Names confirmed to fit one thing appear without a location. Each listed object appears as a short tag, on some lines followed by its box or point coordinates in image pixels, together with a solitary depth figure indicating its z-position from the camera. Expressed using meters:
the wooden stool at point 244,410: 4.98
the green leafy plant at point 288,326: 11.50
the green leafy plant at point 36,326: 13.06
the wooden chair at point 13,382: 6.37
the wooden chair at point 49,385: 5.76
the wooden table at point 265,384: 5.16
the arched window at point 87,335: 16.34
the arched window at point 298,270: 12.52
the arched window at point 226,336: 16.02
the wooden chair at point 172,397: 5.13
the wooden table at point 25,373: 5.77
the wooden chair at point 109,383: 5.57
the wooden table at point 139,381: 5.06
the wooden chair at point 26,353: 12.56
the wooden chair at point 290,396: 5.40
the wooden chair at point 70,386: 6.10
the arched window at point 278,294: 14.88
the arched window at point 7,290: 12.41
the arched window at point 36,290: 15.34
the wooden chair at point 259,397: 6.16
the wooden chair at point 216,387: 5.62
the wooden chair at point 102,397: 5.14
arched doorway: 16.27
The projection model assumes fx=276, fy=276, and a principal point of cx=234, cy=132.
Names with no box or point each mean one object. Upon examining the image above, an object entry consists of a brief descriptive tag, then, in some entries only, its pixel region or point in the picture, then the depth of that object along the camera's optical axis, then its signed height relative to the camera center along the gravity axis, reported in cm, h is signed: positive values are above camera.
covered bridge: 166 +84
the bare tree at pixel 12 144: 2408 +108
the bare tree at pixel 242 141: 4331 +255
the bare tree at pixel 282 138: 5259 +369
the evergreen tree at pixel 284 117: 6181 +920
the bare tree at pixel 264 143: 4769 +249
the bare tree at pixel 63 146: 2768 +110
● ● ● ● ● ● ●
* [WHAT THE TASK ASKS]
Write the listing out once more, keeping each word as it is.

* [WRITTEN ANSWER]
Names confirmed to fit one thing appear without a location. Each listed object appears as a short tag, on some lines followed by its box or point coordinates in image pixels, together with a solitary depth figure indicating its z-position from the camera. Expressed using meters:
the wooden stool at point 244,410: 4.98
the green leafy plant at point 288,326: 11.50
the green leafy plant at point 36,326: 13.06
the wooden chair at point 13,382: 6.37
the wooden chair at point 49,385: 5.76
the wooden table at point 265,384: 5.16
the arched window at point 87,335: 16.34
the arched window at point 298,270: 12.52
the arched window at point 226,336: 16.02
the wooden chair at point 172,397: 5.13
the wooden table at point 25,373: 5.77
the wooden chair at point 109,383: 5.57
the wooden table at point 139,381: 5.06
the wooden chair at point 26,353: 12.56
the wooden chair at point 290,396: 5.40
the wooden chair at point 70,386: 6.10
the arched window at point 278,294: 14.88
the arched window at point 7,290: 12.41
the arched window at point 36,290: 15.34
the wooden chair at point 259,397: 6.16
the wooden chair at point 216,387: 5.62
the wooden chair at point 102,397: 5.14
arched doorway: 16.27
The projection model assumes fx=276, fy=276, and a principal point of cx=234, cy=132.
Names with no box or point each mean one object. Upon examining the image above, an object entry consists of a brief descriptive tag, then, in some entries only, its pixel region or point in the picture, then the depth of that object along the camera's optical axis, then its signed height relative to the camera center along the gravity axis, reported in cm, h is signed: positive values are above camera.
covered bridge: 166 +84
the bare tree at pixel 12 144: 2408 +108
the bare tree at pixel 242 141: 4331 +255
the bare tree at pixel 282 138: 5259 +369
the evergreen tree at pixel 284 117: 6181 +920
the bare tree at pixel 264 143: 4769 +249
the bare tree at pixel 63 146: 2768 +110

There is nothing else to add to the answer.